» TASK
Reproduce every line that follows, character for character, without changing anything.

***

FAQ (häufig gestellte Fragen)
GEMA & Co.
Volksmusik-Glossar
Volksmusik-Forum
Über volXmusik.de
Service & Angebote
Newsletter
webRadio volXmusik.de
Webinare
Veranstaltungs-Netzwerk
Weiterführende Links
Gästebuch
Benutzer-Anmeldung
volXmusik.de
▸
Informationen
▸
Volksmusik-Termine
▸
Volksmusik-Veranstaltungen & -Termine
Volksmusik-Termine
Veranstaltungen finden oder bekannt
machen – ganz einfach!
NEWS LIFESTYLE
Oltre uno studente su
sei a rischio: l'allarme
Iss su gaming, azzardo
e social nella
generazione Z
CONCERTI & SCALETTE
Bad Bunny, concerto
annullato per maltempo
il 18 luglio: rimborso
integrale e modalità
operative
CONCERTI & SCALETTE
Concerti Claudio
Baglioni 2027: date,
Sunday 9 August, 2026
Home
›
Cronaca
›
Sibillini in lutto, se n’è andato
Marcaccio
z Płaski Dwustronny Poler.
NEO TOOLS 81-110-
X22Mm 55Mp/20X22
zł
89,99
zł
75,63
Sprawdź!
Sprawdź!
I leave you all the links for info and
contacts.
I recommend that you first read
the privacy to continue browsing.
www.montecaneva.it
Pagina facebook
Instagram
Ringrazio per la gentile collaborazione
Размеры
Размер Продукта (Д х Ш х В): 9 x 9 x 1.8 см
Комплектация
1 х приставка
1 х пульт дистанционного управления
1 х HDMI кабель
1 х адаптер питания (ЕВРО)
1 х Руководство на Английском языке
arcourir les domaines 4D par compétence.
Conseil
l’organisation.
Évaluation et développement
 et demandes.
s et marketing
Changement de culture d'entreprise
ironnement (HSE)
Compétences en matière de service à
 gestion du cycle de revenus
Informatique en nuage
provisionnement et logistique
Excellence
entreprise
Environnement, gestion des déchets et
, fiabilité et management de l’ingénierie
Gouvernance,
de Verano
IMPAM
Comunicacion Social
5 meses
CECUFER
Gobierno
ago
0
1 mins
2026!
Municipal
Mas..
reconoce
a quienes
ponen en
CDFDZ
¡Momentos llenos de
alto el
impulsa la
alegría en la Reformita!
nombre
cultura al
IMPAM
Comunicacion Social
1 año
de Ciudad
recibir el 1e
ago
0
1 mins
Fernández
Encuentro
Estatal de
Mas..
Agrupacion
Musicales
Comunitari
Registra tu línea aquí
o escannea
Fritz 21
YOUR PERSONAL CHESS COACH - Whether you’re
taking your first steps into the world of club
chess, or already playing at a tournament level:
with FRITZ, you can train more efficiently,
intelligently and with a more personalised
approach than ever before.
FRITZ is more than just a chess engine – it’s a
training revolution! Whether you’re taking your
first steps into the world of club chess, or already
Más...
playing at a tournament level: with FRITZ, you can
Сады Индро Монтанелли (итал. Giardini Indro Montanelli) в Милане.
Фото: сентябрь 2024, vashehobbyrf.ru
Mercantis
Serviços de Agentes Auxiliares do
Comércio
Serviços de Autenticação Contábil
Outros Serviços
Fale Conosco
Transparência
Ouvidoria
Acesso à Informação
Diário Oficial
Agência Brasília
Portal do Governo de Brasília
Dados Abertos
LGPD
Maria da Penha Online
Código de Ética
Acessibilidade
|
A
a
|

***

» TASK OUTPUT
FAQ (häufig gestellte Fragen)
GEMA & Co.
Volksmusik-Glossar
Volksmusik-Forum
Über volXmusik.de
Service & Angebote
Newsletter
webRadio volXmusik.de
Webinare
Veranstaltungs-Netzwerk
Weiterführende Links
Gästebuch
Benutzer-Anmeldung
volXmusik.de
▸
Informationen
▸
Volksmusik-Termine
▸
Volksmusik-Veranstaltungen & -Termine
Volksmusik-Termine
Veranstaltungen finden oder bekannt
machen – ganz einfach!
NEWS LIFESTYLE
Oltre uno studente su
sei a rischio: l'allarme
Iss su gaming, azzardo
e social nella
generazione Z
CONCERTI & SCALETTE
Bad Bunny, concerto
annullato per maltempo
il 18 luglio: rimborso
integrale e modalità
operative
CONCERTI & SCALETTE
Concerti Claudio
Baglioni 2027: date,
Sunday 9 August, 2026
Home
›
Cronaca
›
Sibillini in lutto, se n’è andato
Marcaccio
z Płaski Dwustronny Poler.
NEO TOOLS 81-110-
X22Mm 55Mp/20X22
zł
89,99
zł
75,63
Sprawdź!
Sprawdź!
I leave you all the links for info and
contacts.
I recommend that you first read
the privacy to continue browsing.
www.montecaneva.it
Pagina facebook
Instagram
Ringrazio per la gentile collaborazione
Размеры
Размер Продукта (Д х Ш х В): 9 x 9 x 1.8 см
Комплектация
1 х приставка
1 х пульт дистанционного управления
1 х HDMI кабель
1 х адаптер питания (ЕВРО)
1 х Руководство на Английском языке
arcourir les domaines 4D par compétence.
Conseil
l’organisation.
Évaluation et développement
 et demandes.
s et marketing
Changement de culture d'entreprise
ironnement (HSE)
Compétences en matière de service à
 gestion du cycle de revenus
Informatique en nuage
provisionnement et logistique
Excellence
entreprise
Environnement, gestion des déchets et
, fiabilité et management de l’ingénierie
Gouvernance,
de Verano
IMPAM
Comunicacion Social
5 meses
CECUFER
Gobierno
ago
0
1 mins
2026!
Municipal
Mas..
reconoce
a quienes
ponen en
CDFDZ
¡Momentos llenos de
alto el
impulsa la
alegría en la Reformita!
nombre
cultura al
IMPAM
Comunicacion Social
1 año
de Ciudad
recibir el 1e
ago
0
1 mins
Fernández
Encuentro
Estatal de
Mas..
Agrupacion
Musicales
Comunitari
Registra tu línea aquí
o escannea
Fritz 21
YOUR PERSONAL CHESS COACH - Whether you’re
taking your first steps into the world of club
chess, or already playing at a tournament level:
with FRITZ, you can train more efficiently,
intelligently and with a more personalised
approach than ever before.
FRITZ is more than just a chess engine – it’s a
training revolution! Whether you’re taking your
first steps into the world of club chess, or already
Más...
playing at a tournament level: with FRITZ, you can
Сады Индро Монтанелли (итал. Giardini Indro Montanelli) в Милане.
Фото: сентябрь 2024, vashehobbyrf.ru
Mercantis
Serviços de Agentes Auxiliares do
Comércio
Serviços de Autenticação Contábil
Outros Serviços
Fale Conosco
Transparência
Ouvidoria
Acesso à Informação
Diário Oficial
Agência Brasília
Portal do Governo de Brasília
Dados Abertos
LGPD
Maria da Penha Online
Código de Ética
Acessibilidade
|
A
a
|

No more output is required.